- Extracted information

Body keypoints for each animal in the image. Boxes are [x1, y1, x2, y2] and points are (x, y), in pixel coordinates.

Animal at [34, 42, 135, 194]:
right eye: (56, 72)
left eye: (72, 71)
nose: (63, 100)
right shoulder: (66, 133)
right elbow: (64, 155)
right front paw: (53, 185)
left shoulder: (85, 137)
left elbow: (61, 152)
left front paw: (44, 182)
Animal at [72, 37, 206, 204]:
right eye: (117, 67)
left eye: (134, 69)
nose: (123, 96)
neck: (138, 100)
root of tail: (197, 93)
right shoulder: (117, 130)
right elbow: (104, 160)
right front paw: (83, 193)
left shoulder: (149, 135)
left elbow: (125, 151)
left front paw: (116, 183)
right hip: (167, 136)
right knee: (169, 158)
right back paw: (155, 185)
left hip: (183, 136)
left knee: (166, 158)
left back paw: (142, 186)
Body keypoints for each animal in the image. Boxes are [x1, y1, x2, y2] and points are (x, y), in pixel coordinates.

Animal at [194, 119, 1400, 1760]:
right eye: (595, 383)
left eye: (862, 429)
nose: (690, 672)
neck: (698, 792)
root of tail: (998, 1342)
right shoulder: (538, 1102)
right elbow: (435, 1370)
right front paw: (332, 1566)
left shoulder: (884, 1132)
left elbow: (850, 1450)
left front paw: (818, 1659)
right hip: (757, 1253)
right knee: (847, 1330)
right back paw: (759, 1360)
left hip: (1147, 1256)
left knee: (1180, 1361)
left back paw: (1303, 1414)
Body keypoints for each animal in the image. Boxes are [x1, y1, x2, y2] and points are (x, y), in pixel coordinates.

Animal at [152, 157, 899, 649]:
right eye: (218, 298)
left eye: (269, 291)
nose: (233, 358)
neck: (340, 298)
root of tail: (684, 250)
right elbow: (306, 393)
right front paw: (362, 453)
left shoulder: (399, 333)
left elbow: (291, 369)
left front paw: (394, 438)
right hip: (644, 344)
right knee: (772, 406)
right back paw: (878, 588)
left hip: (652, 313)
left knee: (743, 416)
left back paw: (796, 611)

- What the task requires
Transcribe every record. Match each line exactly.

- Result of this exercise
Body keypoints for each animal in the image. Boxes are [x1, y1, x2, y2] and points are (x, y), in pixel coordinates.

Animal at [34, 42, 135, 194]:
right eye: (56, 72)
left eye: (72, 71)
nose: (63, 100)
right shoulder: (66, 133)
right elbow: (64, 155)
right front paw: (53, 185)
left shoulder: (85, 137)
left elbow: (61, 152)
left front paw: (44, 182)
Animal at [72, 37, 206, 204]:
right eye: (117, 67)
left eye: (134, 69)
nose: (123, 96)
neck: (138, 100)
root of tail: (197, 93)
right shoulder: (117, 130)
right elbow: (104, 160)
right front paw: (83, 193)
left shoulder: (149, 135)
left elbow: (125, 151)
left front paw: (116, 183)
right hip: (167, 136)
right knee: (169, 158)
right back paw: (155, 185)
left hip: (183, 136)
left knee: (166, 158)
left back paw: (142, 186)
Body keypoints for each animal in the image. Boxes are [x1, y1, x2, y2] and points are (x, y), in pixel coordinates.

Animal at [194, 119, 1400, 1760]:
right eye: (595, 383)
left eye: (862, 429)
nose: (690, 672)
neck: (698, 792)
root of tail: (998, 1342)
right shoulder: (538, 1102)
right elbow: (435, 1370)
right front paw: (332, 1566)
left shoulder: (884, 1132)
left elbow: (850, 1450)
left front paw: (818, 1659)
right hip: (757, 1253)
right knee: (847, 1330)
right back paw: (759, 1360)
left hip: (1147, 1256)
left knee: (1180, 1361)
left back paw: (1303, 1414)
Body keypoints for each animal in the image. Boxes are [x1, y1, x2, y2] and points are (x, y), in pixel coordinates.

Animal at [152, 157, 899, 649]:
right eye: (218, 298)
left eye: (269, 291)
nose: (233, 358)
neck: (340, 298)
root of tail: (684, 250)
right elbow: (306, 393)
right front paw: (362, 453)
left shoulder: (399, 333)
left elbow: (291, 369)
left front paw: (394, 438)
right hip: (644, 344)
right knee: (772, 406)
right back paw: (878, 588)
left hip: (652, 313)
left knee: (743, 416)
left back paw: (796, 611)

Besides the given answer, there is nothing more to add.